Six ancient musical instruments depicted on paintings in Dunhuang Caves have been reproduced for a Dunhuang Music concert scheduled for September in the desert oasis of northwest China's Gansu Province.
Sponsored by China's Dunhuang Academy, internet giant Tencent and Shanghai Conservatory of Music, the concert selected winners from a music contest based on traditional Dunhuang poems and the five most famous wall paintings in Dunhuang.
Zhu Xiaofeng, with the academy, said Dunhuang Caves contains an archive of ancient music scores, and half of the 492 caves in southern Mogao area include wall paintings depicting music-playing scenes.

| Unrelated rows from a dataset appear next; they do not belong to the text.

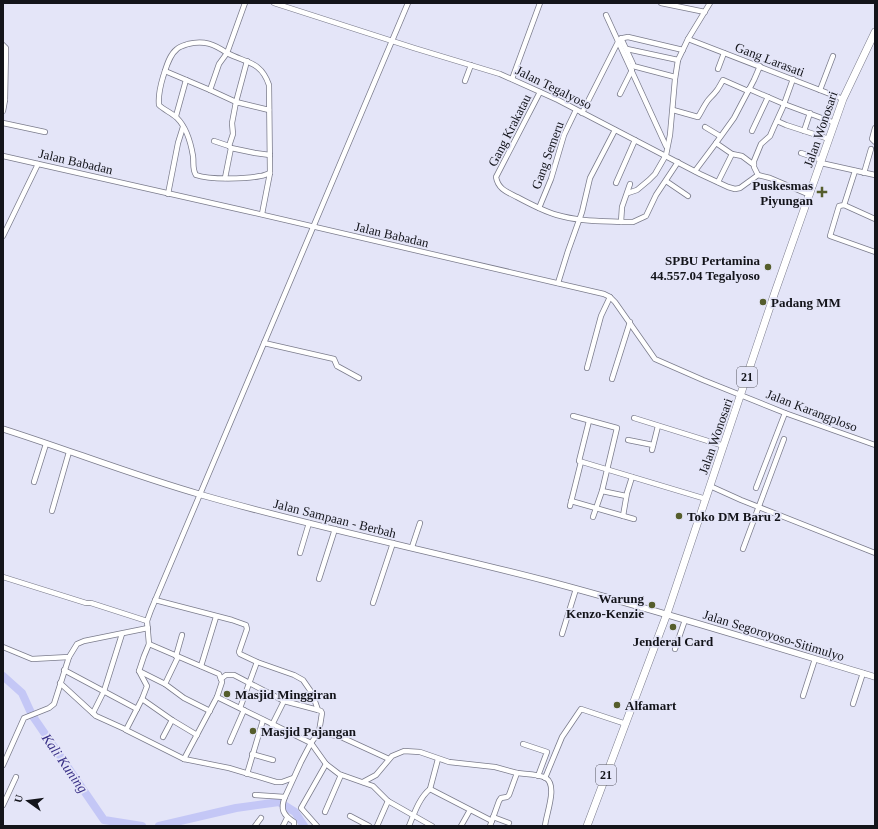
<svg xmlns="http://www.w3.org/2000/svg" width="878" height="829" font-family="Georgia,serif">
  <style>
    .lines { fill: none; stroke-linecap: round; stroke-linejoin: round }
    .river { stroke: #c4c7f6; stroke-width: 8 }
    .minor-casing { stroke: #7b7c8c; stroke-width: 6 }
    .major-casing { stroke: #7b7c8c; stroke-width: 7 }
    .highway-casing { stroke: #7b7c8c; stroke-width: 8 }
    .minor { stroke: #fff; stroke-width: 4.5 }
    .major { stroke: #fff; stroke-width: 5.5 }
    .highway { stroke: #fff; stroke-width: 7 }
    .poi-dot { fill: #555d2c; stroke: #e4e5f8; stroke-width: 1.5 }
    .labels { text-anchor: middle; stroke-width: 3.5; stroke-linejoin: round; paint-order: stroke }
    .shield { fill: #e4e5f8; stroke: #52535d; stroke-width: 1 }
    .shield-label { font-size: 12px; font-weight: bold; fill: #13141a }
    .street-label { font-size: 13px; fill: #13141a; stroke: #e4e5f8 }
    .poi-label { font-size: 13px; font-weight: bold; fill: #13141a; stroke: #e4e5f8; text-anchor: start }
    .water-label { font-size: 14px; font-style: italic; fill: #393087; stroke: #e4e5f8 }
  </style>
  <rect width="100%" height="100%" fill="#e4e5f8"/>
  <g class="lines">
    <!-- river -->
    <g class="river">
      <path d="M 3,676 L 22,693 L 32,715 L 104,820 L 142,826"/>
      <path d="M 159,826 L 236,808 L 279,802 L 295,812 L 304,826"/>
    </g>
    <!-- minor casing -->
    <g class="minor-casing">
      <g id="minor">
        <path d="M 245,3 L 227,53 C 246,63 261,61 269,85 L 270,173 L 262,214"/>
        <path d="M 274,3 L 414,48 L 500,74 L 558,100 L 700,174 L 728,187 L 735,189 L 740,188 L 758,175 L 770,178 L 810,195"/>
        <path d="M 661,3 L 705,12"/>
        <path d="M 606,15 L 666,146"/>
        <path d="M 621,38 L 633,64"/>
        <path d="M 688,39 L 843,99"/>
        <path d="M 3,45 L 6,48 L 5,100"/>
        <path d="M 627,49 L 678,60"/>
        <path d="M 247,61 L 236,102 L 210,90 L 219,64 L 227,53 C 214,44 204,40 188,44 C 185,45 180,46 177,49 C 169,55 166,68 163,77 C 160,87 158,95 159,105 C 164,110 172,113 177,118 C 186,127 191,144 193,156 C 194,163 192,169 196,175 C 209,180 247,179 260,176 C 263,176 267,174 270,173"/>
        <path d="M 633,66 L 675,77"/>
        <path d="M 718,69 L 724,53"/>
        <path d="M 165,71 L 210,90"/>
        <path d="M 512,79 L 540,3"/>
        <path d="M 465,81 L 471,65"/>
        <path d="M 749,89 L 784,104 L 835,123"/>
        <path d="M 820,90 L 833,56"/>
        <path d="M 540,92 L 496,177 C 498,189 507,192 517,197 C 530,204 543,211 557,215 C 577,221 600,221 621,222"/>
        <path d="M 620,94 L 632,70"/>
        <path d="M 3,99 L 5,100 L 3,111"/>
        <path d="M 673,110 L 698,117 C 702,111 705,103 710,98 C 717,91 718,89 723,80 L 748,91"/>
        <path d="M 582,113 L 619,40 L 623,38 L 628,37 L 683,50"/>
        <path d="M 176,116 L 186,80"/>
        <path d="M 777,121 L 786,125 L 829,139"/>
        <path d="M 3,123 L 45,132"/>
        <path d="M 705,127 L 720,136"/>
        <path d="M 875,128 L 872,139 L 875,142"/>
        <path d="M 752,131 L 768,97"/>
        <path d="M 804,131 L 810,113"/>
        <path d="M 214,141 L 229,146 L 231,148 L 255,153 L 270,155"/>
        <path d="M 716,143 L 734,118 L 754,80 L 760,66"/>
        <path d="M 229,146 L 233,134 L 232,123 L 236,102 L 269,110"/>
        <path d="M 801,153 L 822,160"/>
        <path d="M 3,156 L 242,210 L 604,294 L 610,297 L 615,302 L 655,359 L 703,380 L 785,413 L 875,445"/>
        <path d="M 821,163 L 875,175"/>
        <path d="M 695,171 L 716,143 L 732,154 L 742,156 L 754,165"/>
        <path d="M 855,171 L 844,205 L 839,206 L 830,236 L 875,252"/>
        <path d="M 864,173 L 871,149"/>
        <path d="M 758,175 L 754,167 L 754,161 L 761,144 L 770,136 L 773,129 L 783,107 L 793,79"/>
        <path d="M 225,178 L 231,148"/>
        <path d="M 666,181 L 688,196"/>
        <path d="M 718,182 L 732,154"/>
        <path d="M 616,183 L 635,140"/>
        <path d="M 630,184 L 622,207 L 621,222 L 633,222 L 646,216 L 656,195 L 678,162"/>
        <path d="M 628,193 L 637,190 L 649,180 L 655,174 L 666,155 L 670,135 L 675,79 L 678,60 L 688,39 L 710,3"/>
        <path d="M 168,194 L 178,143 L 183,127"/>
        <path d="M 844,205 L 875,219"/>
        <path d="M 539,208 L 551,179 L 564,135 L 576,110"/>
        <path d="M 3,236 L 38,164"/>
        <path d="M 558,283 L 568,251 L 582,212 L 590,178 L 615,130"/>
        <path d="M 264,343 L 334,359 L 337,366 L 359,378"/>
        <path d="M 587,368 L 601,316 L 610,297"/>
        <path d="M 612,379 L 630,322"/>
        <path d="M 573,416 L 617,428 L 602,491 L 593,517"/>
        <path d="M 634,418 L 724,446"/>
        <path d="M 589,421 L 579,461 L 706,499"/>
        <path d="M 628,440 L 653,445"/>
        <path d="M 652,450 L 658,426"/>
        <path d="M 34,482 L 46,444"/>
        <path d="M 710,486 L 741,500 L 875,553"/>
        <path d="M 756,488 L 785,413"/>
        <path d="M 602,491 L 626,496"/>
        <path d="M 571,501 L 634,519"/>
        <path d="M 570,506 L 581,462"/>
        <path d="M 52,511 L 69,452"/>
        <path d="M 623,516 L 627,493 L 632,477"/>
        <path d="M 412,547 L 420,523"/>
        <path d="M 743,549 L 784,439"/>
        <path d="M 300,553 L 309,523"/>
        <path d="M 3,577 L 86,603 L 91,603 L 147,621"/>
        <path d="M 319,579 L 335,529"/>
        <path d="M 155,600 L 232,620 L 246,625 L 247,629 L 239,652 L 240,654 L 257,662 L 294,675 L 303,680 L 312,693 L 318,710 L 321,711 L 322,713 L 319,732 L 311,743 L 301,762 L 285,797 L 255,795"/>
        <path d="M 373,603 L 393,543"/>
        <path d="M 562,634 L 576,589"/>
        <path d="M 149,644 L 147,621 L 151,610 L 408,3"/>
        <path d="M 3,647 L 32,659 L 69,657 L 77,644 L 84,641 L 148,628"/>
        <path d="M 675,649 L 685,620"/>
        <path d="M 176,656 L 182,635"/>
        <path d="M 178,657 L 165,684 L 184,698 L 210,711"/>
        <path d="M 201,666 L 216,617"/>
        <path d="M 64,670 L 137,709"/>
        <path d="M 139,671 L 165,684"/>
        <path d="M 221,679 L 226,675 L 234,675 L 284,701 L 318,710"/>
        <path d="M 60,683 L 96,716 L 127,730"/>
        <path d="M 803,696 L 815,659"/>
        <path d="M 142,699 L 147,686 L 139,671 L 144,656 L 149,644 L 219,674 L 222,682 L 217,697 L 311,743 L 326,764 L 339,774 L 373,786 L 388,801 L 432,826"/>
        <path d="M 853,704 L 863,673"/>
        <path d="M 240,708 L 257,662"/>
        <path d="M 93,713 L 104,691 L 122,634"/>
        <path d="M 272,725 L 284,701"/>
        <path d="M 319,732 L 341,737 L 389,759"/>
        <path d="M 197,735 L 172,720 L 142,699 L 126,730 L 184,759 L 229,768 L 276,782 L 282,782 L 293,778"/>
        <path d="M 163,737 L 172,720"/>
        <path d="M 230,742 L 244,710"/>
        <path d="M 523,744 L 547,752 L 538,776"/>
        <path d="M 252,754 L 273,760"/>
        <path d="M 184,759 L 217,697"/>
        <path d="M 3,765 L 24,718 L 49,708 L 54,704 L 69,657"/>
        <path d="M 247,774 L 263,720"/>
        <path d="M 545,778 L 562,737 L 581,709 L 626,724"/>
        <path d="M 363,782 L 376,775 L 392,756 L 404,751 L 420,752 L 449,762 L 495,767 L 517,773"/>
        <path d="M 430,789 L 492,821"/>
        <path d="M 285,797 C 280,809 283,815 294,822 L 294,826"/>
        <path d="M 3,805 L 16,777"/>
        <path d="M 325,812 L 341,775"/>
        <path d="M 350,816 L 369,826"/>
        <path d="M 493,817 L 509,823"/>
        <path d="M 255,826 L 261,818"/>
        <path d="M 283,826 L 287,818"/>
        <path d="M 317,826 L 301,808 L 326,764"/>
        <path d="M 377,826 L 388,801"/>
        <path d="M 409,826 C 414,814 419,798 430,789 L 438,759"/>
        <path d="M 461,826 L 470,810"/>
        <path d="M 490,826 L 499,801 L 501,798 L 507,797 L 509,795 L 517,773 C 524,774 540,774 546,778 C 558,786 546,814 545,826"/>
      </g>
    </g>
    <!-- major casing -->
    <g class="major-casing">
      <path id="major" d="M 3,429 C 69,450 135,476 202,495 C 316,528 432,551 547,581 C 657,610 766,644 875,677"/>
    </g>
    <!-- highway casing -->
    <g class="highway-casing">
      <path id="highway" d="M 587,826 L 668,611 L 775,292 L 843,99 L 875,32"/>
    </g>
    <!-- minor -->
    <use href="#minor" class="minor"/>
    <!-- major -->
    <use href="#major" class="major"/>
    <!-- highway -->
    <use href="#highway" class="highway"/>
  </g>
  <!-- markers -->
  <g class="poi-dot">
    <path d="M820 186h4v4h4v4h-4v4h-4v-4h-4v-4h4z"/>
    <circle cx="768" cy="267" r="4"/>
    <circle cx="763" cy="302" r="4"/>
    <circle cx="679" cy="516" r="4"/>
    <circle cx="652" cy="605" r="4"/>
    <circle cx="673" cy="627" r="4"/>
    <circle cx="227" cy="694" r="4"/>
    <circle cx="617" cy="705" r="4"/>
    <circle cx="253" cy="731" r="4"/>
  </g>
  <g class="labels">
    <!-- shield labels -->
    <g class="shield">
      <rect x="737" y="367" width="20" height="20" rx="3"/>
      <rect x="596" y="765" width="20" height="20" rx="3"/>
    </g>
    <g class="shield-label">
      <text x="747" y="381">21</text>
      <text x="606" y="779">21</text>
    </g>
    <!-- street labels -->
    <g class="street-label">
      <text transform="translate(770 59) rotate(21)" y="5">Gang Larasati</text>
      <text transform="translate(554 87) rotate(26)" y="5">Jalan Tegalyoso</text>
      <text transform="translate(820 129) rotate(-71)" y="5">Jalan Wonosari</text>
      <text transform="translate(509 130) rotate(-63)" y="5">Gang Krakatau</text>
      <text transform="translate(547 155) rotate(-70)" y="5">Gang Semeru</text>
      <text transform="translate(76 161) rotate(13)" y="5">Jalan Babadan</text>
      <text transform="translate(392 234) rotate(13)" y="5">Jalan Babadan</text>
      <text transform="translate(812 410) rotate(21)" y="5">Jalan Karangploso</text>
      <text transform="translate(715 436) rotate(-71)" y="5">Jalan Wonosari</text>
      <text transform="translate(335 518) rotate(14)" y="5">Jalan Sampaan - Berbah</text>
      <text transform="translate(774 635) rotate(17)" y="5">Jalan Segoroyoso-Sitimulyo</text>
    </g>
    <!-- poi labels -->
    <g class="poi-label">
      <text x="813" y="190" text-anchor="end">Puskesmas<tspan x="813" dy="15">Piyungan</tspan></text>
      <text x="760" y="265" text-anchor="end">SPBU Pertamina<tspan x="760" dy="15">44.557.04 Tegalyoso</tspan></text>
      <text x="771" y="307">Padang MM</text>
      <text x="687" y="521">Toko DM Baru 2</text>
      <text x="644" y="603" text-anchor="end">Warung<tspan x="644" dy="15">Kenzo-Kenzie</tspan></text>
      <text x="673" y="646" text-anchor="middle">Jenderal Card</text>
      <text x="235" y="699">Masjid Minggiran</text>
      <text x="625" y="710">Alfamart</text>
      <text x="261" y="736">Masjid Pajangan</text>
    </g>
    <!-- water labels -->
    <g class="water-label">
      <text transform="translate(65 763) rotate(55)" y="5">Kali Kuning</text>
    </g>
  </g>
  <!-- border -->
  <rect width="878" height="829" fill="none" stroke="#13141a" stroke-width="8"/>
  <!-- north arrow -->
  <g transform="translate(28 801) rotate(284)" stroke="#e4e5f8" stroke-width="3" paint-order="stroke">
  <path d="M0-3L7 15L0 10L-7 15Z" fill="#13141a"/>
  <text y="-6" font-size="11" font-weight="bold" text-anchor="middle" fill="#13141a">U</text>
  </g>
</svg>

"More than 6,000 musical instruments can be found in the paintings. Every musical instrument that appeared throughout China's history can be found in Dunhuang's paintings," he said.
Zhu said during the selection of the music composition, there was no limitation in the musical style, genre, and instruments used.
"As long as it keeps the essence of the Dunhuang culture, it's fine to play even with an electric guitar. We are not worried about breaking tradition but hope to bring a new perspective to the ancient culture," he said.
More than 450 of Dunhuang's Mogao Caves, along with the Great Wall and the Forbidden City, were among the first Chinese sites recognized by the United Nations' World Heritage Center in the 1980s.
Zhu said a total of 735 caves created since the fourth century onwards had been preserved near Dunhuang, a desert oasis, and crossroads of the Silk Road, which served as a depository for Buddhist art for around a millennium. The caves contain 45,000 square meters of wall paintings and 2,000 colored statues.
"With the concert, we want to bring Dunhuang culture closer to the younger generations so that they can discover its value," said Zhang Xiantang, deputy director of the academy.